[REQUEST] Pull out every line of the material below that contains the word "reach", and copy each one unchanged.

[SUPPLIED INFORMATION]
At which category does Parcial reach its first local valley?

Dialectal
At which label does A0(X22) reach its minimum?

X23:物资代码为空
...
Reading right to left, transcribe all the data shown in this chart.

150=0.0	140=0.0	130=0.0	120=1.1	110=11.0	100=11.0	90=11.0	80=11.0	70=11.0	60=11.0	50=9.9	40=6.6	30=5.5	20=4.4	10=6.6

[WORKED SOLUTION]
At which category does Parcial reach its first local valley?
At which label does A0(X22) reach its minimum?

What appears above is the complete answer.